▸ Excerpted passage
We’re All Children Now

I propose the following rule:

“Think of the children” rhetoric shall be reserved for those situations in which the author is not, in fact, thinking of everyone.

Ridiculous? I thought so too, until I read Tom Sydnor’s testimony to Congress on the dangers of file-sharing programs like KaZaA and LimeWire. “It is simply absurd,” he said, “for anyone to have urged children to recursively share the My Documents folder for their family computer.” (Italics from the original.)

Perhaps children aren’t competent to operate Limewire. If that was the extent of Mr. Sydnor’s argument, he could have a point. However, he doesn’t really think that educated adults are responsible enough either, and he invokes “the children” only to make his incredible lack of faith sound more plausible. He says as much in his choice of evidence: inadvertently shared tax returns and leaked flight plans for Marine One. Not exactly child’s play.

File sharing has its risks, just like email, wireless internet, and user-selected passwords. No one denies that. But Mr. Sydnor suggests that LimeWire and KaZaA are intentionally and unjustifiably risky, and in the process he tries to pass off well-established design practices as evidence of neglect or mischief. Here are just a few. (My. Sydnor’s writing in bold.)

Items listed in a dataset
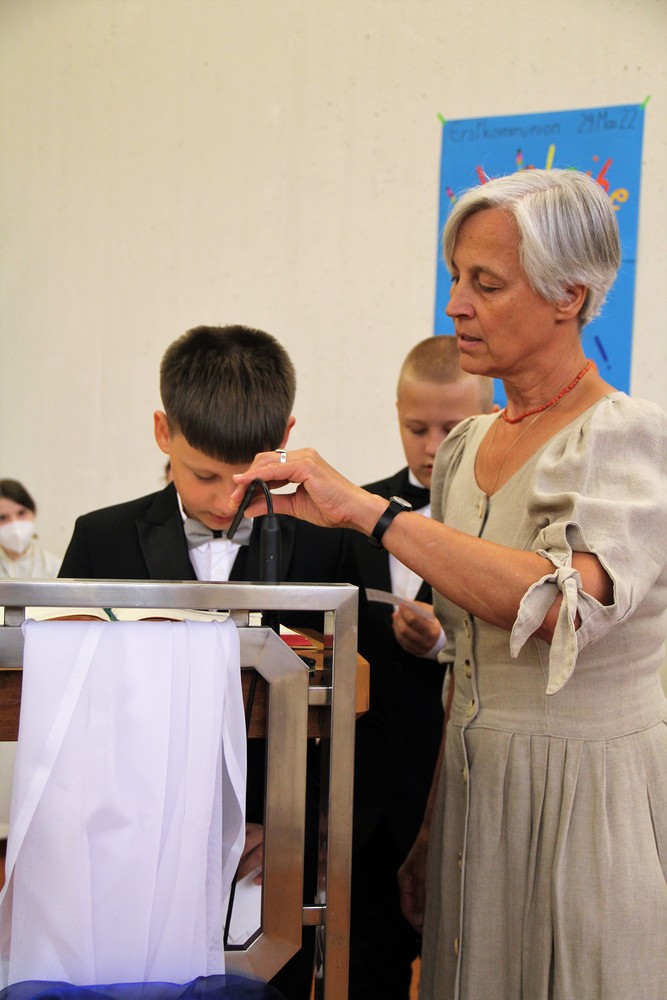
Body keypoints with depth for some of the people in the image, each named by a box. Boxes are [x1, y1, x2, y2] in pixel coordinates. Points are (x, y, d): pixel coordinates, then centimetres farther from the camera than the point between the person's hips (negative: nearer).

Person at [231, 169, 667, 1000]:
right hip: (473, 793, 6)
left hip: (592, 799, -6)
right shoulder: (464, 447, 9)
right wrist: (429, 830, 13)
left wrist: (364, 510, -32)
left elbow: (565, 603, -33)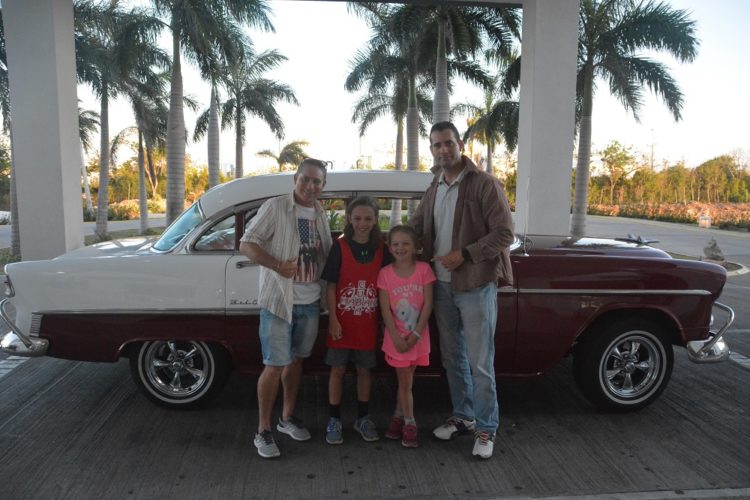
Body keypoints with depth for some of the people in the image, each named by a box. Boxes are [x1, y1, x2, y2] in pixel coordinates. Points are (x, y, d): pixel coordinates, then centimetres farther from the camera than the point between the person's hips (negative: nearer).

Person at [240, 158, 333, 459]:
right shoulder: (275, 207, -9)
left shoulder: (321, 214, 10)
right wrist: (278, 266, -25)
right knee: (275, 366, -3)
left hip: (310, 302, 6)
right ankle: (263, 431, 11)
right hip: (279, 301, -6)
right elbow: (246, 244, -12)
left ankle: (287, 417, 32)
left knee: (296, 360, 16)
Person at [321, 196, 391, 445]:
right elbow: (331, 286, -6)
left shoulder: (381, 249, 1)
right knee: (338, 369, 5)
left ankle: (363, 418, 28)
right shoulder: (339, 246, -6)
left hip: (368, 322, 2)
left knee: (364, 369, 13)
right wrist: (333, 319, -12)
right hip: (342, 321, -2)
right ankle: (334, 420, 20)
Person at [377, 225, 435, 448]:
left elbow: (427, 304, -6)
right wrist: (396, 337, -12)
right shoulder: (385, 273, -5)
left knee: (405, 379, 11)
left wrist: (416, 334, -11)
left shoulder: (424, 269, -5)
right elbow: (385, 309, -6)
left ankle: (399, 416, 31)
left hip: (418, 336, 1)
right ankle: (409, 424, 18)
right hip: (396, 337, -1)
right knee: (405, 381, 5)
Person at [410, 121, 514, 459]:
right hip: (442, 286, 7)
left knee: (480, 362, -1)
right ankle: (463, 416, 32)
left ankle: (486, 428, 15)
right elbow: (415, 228, 20)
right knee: (452, 358, 16)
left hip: (476, 285, -6)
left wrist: (465, 254, -20)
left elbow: (504, 233, -13)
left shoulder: (484, 184, -9)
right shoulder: (433, 190, 11)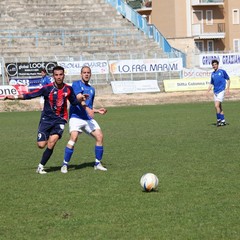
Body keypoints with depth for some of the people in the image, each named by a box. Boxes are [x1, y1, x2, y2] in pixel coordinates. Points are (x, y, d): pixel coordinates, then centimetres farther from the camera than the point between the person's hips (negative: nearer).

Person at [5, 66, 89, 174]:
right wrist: (15, 96, -23)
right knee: (41, 145, -7)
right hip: (46, 119, -1)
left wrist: (80, 99, -8)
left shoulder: (68, 89, -1)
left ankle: (41, 166, -2)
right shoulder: (47, 88, -11)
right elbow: (31, 95, -13)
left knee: (51, 143, -17)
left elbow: (74, 101, 14)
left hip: (60, 120, 1)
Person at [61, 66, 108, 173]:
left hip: (88, 118, 6)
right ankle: (64, 165, -13)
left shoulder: (92, 89, 21)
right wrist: (88, 109, -31)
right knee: (74, 137, -24)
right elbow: (79, 98, -17)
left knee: (100, 136, -8)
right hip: (76, 117, -6)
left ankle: (97, 164, 5)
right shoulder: (76, 84, 0)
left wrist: (98, 111, 13)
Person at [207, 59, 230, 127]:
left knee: (217, 106, -17)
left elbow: (228, 79, 4)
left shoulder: (222, 71, -3)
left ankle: (219, 120, -7)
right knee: (219, 107, 8)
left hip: (221, 91, -6)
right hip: (215, 92, 6)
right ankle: (223, 121, 16)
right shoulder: (212, 74, 12)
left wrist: (227, 88, -6)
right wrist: (208, 91, 5)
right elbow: (211, 83, 20)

▸ Your instructions
In the essay "We're All Children Now," what evidence does Tom Sydnor choose to support his argument?

▸ Result of this task
Inadvertently shared tax returns and leaked flight plans for Marine One.